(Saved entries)

______________________________

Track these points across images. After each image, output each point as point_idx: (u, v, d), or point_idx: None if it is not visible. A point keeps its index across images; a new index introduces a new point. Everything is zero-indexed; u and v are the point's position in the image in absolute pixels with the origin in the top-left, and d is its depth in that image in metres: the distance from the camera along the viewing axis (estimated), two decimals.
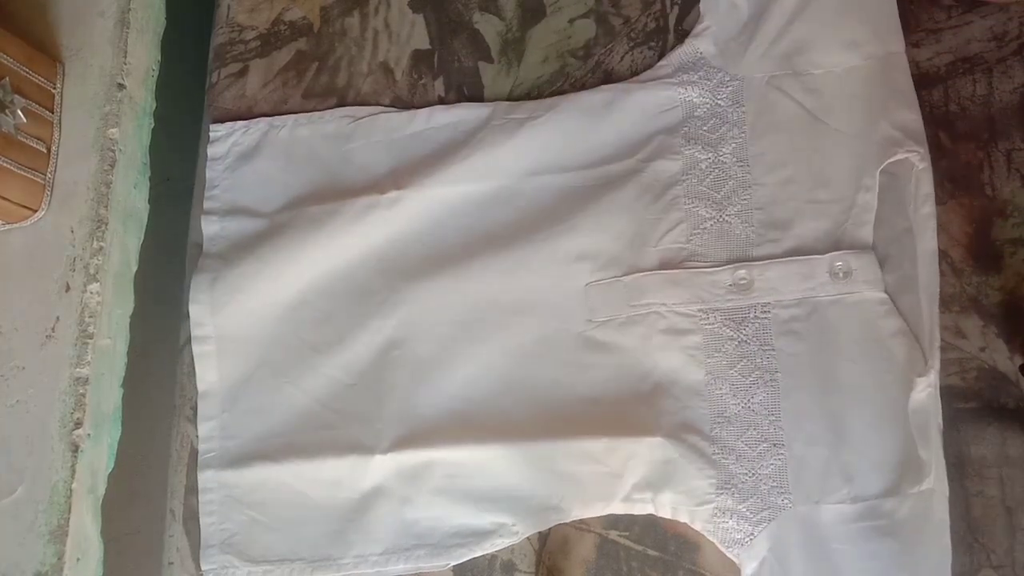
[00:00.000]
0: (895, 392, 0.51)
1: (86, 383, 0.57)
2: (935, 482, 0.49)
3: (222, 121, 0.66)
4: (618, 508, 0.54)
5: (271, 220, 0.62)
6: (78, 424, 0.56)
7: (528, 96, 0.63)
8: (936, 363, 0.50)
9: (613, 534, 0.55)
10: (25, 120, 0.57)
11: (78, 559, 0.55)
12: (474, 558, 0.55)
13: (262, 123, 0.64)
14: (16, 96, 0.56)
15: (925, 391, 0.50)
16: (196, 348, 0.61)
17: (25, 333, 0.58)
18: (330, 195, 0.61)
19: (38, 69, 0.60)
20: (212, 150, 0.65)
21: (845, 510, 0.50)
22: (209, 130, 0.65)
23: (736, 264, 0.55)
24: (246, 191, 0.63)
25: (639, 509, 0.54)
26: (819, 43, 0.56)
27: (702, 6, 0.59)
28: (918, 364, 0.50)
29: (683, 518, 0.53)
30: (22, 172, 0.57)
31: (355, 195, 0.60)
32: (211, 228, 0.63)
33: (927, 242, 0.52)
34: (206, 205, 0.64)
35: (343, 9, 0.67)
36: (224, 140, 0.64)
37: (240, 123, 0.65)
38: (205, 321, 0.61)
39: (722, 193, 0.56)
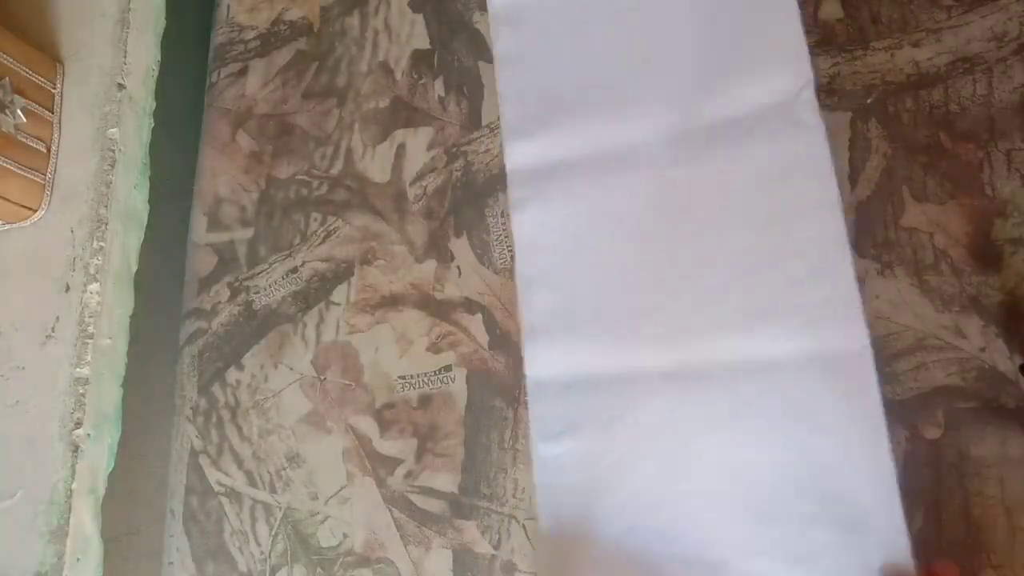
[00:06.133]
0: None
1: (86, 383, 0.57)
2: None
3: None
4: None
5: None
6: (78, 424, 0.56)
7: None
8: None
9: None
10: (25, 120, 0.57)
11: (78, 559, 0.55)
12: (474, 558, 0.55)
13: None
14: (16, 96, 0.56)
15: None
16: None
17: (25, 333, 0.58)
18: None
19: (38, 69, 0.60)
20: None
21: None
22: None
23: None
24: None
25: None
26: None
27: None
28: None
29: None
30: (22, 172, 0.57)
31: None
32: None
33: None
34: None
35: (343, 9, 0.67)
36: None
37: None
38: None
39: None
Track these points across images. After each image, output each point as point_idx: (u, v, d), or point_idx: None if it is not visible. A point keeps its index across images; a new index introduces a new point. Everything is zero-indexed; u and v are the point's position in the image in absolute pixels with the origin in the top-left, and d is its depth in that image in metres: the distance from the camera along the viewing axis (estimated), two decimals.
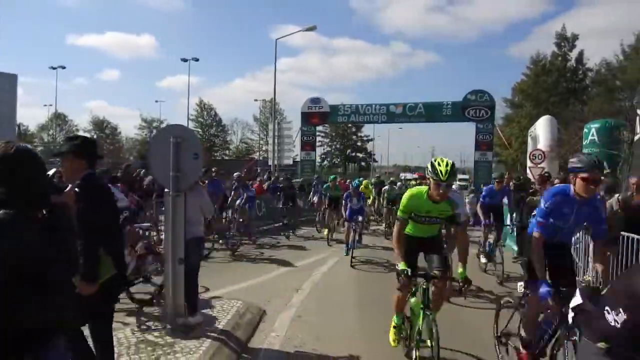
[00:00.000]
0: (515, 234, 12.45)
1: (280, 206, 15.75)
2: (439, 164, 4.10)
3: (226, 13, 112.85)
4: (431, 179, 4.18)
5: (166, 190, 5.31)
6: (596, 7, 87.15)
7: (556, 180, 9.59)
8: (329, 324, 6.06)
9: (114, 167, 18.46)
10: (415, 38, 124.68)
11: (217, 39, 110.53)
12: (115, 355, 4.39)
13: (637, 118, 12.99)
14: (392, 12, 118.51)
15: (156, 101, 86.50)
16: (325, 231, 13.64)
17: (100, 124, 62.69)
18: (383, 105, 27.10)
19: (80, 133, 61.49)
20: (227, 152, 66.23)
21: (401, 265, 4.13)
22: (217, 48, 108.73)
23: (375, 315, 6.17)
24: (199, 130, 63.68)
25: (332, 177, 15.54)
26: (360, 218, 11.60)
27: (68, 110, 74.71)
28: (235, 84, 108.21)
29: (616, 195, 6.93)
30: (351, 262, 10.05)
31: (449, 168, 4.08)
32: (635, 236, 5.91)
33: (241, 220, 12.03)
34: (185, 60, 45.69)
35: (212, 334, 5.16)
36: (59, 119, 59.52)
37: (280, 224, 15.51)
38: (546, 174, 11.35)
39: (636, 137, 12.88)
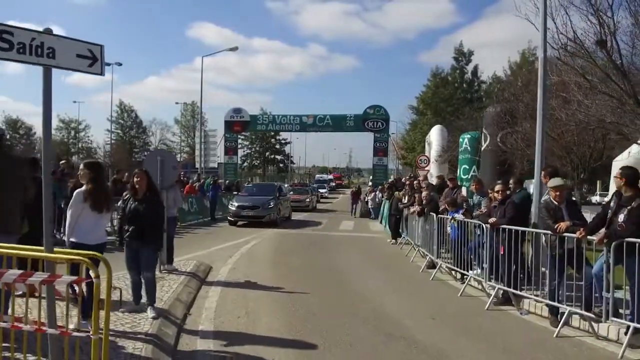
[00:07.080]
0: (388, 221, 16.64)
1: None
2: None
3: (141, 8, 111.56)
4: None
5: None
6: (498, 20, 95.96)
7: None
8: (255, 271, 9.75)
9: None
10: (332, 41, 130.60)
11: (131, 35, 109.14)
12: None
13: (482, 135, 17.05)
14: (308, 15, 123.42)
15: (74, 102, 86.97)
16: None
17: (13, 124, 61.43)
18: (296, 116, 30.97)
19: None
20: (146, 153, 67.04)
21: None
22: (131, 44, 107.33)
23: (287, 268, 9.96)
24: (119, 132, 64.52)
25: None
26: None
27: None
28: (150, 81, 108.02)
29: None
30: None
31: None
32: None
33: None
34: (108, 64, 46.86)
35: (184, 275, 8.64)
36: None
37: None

______________________________

Repeat the data exactly, excluding the pictures.

RESULT:
Track these points across images. After each image, output each point as point_idx: (u, v, d), or point_idx: None if it is not visible. A point keeps its index across images; a new index introduces a new point. Everything is zero-indexed; u and v are the point's position in the image in absolute pixels with the origin in the top-left, and d is its depth in that image in metres: the distance from the camera along the viewing axis (estimated), two decimals.
[00:00.000]
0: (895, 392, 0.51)
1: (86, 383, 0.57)
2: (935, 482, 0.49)
3: (222, 121, 0.66)
4: (618, 508, 0.54)
5: (271, 220, 0.62)
6: (78, 424, 0.56)
7: (528, 96, 0.63)
8: (936, 363, 0.50)
9: (613, 534, 0.55)
10: (25, 120, 0.57)
11: (78, 559, 0.55)
12: (474, 558, 0.55)
13: (262, 123, 0.64)
14: (16, 96, 0.56)
15: (925, 391, 0.50)
16: (196, 348, 0.61)
17: (25, 333, 0.58)
18: (330, 195, 0.61)
19: (38, 69, 0.60)
20: (212, 150, 0.65)
21: (845, 510, 0.50)
22: (209, 130, 0.65)
23: (736, 264, 0.55)
24: (246, 191, 0.63)
25: (639, 509, 0.54)
26: (819, 43, 0.56)
27: (702, 6, 0.59)
28: (918, 364, 0.50)
29: (683, 518, 0.53)
30: (22, 172, 0.57)
31: (355, 195, 0.60)
32: (211, 228, 0.63)
33: (927, 242, 0.52)
34: (206, 205, 0.64)
35: (343, 9, 0.67)
36: (224, 140, 0.64)
37: (240, 123, 0.65)
38: (205, 321, 0.61)
39: (722, 193, 0.56)
[00:06.133]
0: None
1: (86, 383, 0.57)
2: None
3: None
4: None
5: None
6: (78, 424, 0.56)
7: None
8: None
9: None
10: (25, 120, 0.57)
11: (78, 559, 0.55)
12: (474, 558, 0.55)
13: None
14: (16, 96, 0.56)
15: None
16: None
17: (25, 333, 0.58)
18: None
19: (38, 69, 0.60)
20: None
21: None
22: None
23: None
24: None
25: None
26: None
27: None
28: None
29: None
30: (22, 172, 0.57)
31: None
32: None
33: None
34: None
35: (343, 9, 0.67)
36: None
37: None
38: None
39: None
Track these points across images. After each image, output each point as point_idx: (u, v, d), or point_idx: None if it is not visible. A point keeps its index across images; a new index introduces a new point. Everything is zero-indexed; u and v are the point's position in the image in absolute pixels with the origin in the top-left, and d is its depth in that image in metres: the distance from the camera along the viewing axis (estimated), two decimals.
[00:00.000]
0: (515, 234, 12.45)
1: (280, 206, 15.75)
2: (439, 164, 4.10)
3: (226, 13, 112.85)
4: (431, 179, 4.18)
5: (166, 190, 5.31)
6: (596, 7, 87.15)
7: (556, 180, 9.59)
8: (329, 324, 6.06)
9: (114, 167, 18.46)
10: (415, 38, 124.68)
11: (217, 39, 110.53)
12: (115, 355, 4.39)
13: (637, 118, 12.99)
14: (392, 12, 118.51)
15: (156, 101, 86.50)
16: (325, 231, 13.64)
17: (100, 124, 62.69)
18: (383, 105, 27.10)
19: (80, 133, 61.49)
20: (227, 152, 66.23)
21: (401, 265, 4.13)
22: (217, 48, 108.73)
23: (375, 315, 6.17)
24: (199, 130, 63.68)
25: (332, 177, 15.54)
26: (360, 218, 11.60)
27: (68, 110, 74.71)
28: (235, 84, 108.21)
29: (616, 195, 6.93)
30: (351, 262, 10.05)
31: (449, 168, 4.08)
32: (635, 236, 5.91)
33: (241, 220, 12.03)
34: (185, 60, 45.69)
35: (212, 334, 5.16)
36: (59, 119, 59.52)
37: (280, 224, 15.51)
38: (546, 174, 11.35)
39: (636, 137, 12.88)
[00:07.080]
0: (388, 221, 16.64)
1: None
2: None
3: (141, 8, 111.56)
4: None
5: None
6: (498, 20, 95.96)
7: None
8: (255, 271, 9.75)
9: None
10: (332, 41, 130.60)
11: (131, 35, 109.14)
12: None
13: (482, 135, 17.05)
14: (308, 15, 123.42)
15: (74, 102, 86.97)
16: None
17: (13, 124, 61.43)
18: (296, 116, 30.97)
19: None
20: (146, 153, 67.04)
21: None
22: (131, 44, 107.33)
23: (287, 268, 9.96)
24: (119, 132, 64.52)
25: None
26: None
27: None
28: (150, 81, 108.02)
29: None
30: None
31: None
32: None
33: None
34: (108, 64, 46.86)
35: (184, 275, 8.64)
36: None
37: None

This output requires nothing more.